Could you set down exactly the lines of the data below, starting at the one that holds "GOP is rapidly" and ending at the one that holds "Rugby irlandese |", both included, and only those?
____
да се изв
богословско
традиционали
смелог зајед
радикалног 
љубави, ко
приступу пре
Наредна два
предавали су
____
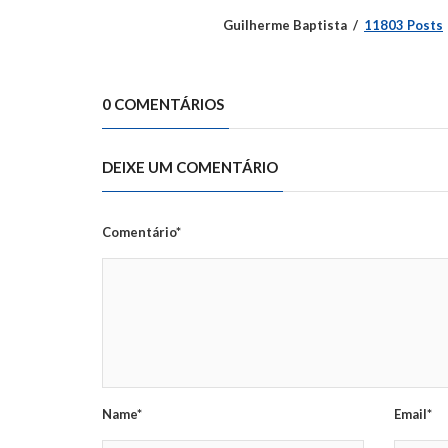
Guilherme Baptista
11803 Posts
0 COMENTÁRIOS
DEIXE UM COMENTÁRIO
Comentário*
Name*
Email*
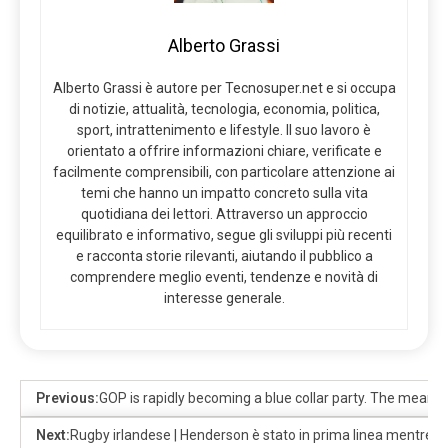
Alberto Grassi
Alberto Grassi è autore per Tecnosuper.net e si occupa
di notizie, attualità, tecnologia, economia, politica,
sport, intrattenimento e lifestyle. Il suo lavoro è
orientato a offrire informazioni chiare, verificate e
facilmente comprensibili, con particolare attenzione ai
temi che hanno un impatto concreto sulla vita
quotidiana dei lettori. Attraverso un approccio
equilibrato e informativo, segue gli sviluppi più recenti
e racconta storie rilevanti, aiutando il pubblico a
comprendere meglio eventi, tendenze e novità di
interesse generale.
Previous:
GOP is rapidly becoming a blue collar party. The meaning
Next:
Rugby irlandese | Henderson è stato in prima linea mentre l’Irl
____
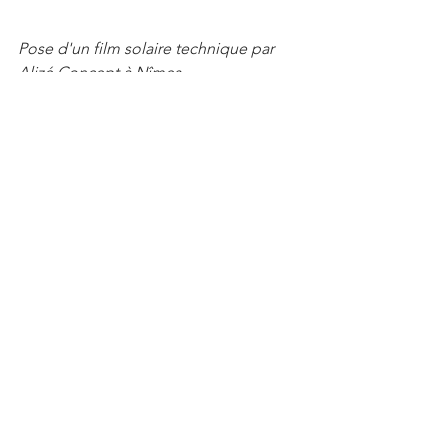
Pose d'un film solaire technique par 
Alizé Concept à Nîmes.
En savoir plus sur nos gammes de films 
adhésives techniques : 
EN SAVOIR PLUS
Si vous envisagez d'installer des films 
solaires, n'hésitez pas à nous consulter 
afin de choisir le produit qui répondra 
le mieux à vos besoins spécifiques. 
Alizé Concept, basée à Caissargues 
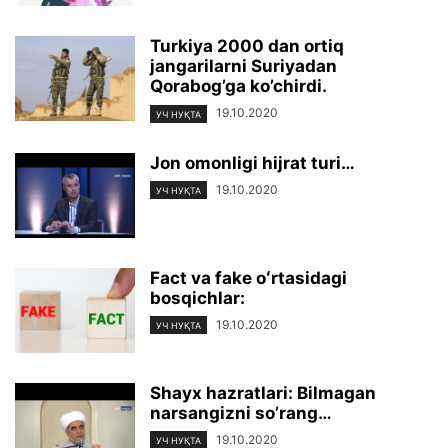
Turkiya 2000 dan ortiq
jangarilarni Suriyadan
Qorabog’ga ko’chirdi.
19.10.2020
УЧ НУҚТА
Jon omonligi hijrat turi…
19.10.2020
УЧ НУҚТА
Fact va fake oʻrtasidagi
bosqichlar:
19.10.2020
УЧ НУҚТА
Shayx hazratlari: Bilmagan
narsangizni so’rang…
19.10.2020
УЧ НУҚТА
____
=== RESPONSE AREA ===
GOP is rapidly becoming a blue collar party. The meaning
Next:
Rugby irlandese | Henderson è stato in prima linea mentre l’Irl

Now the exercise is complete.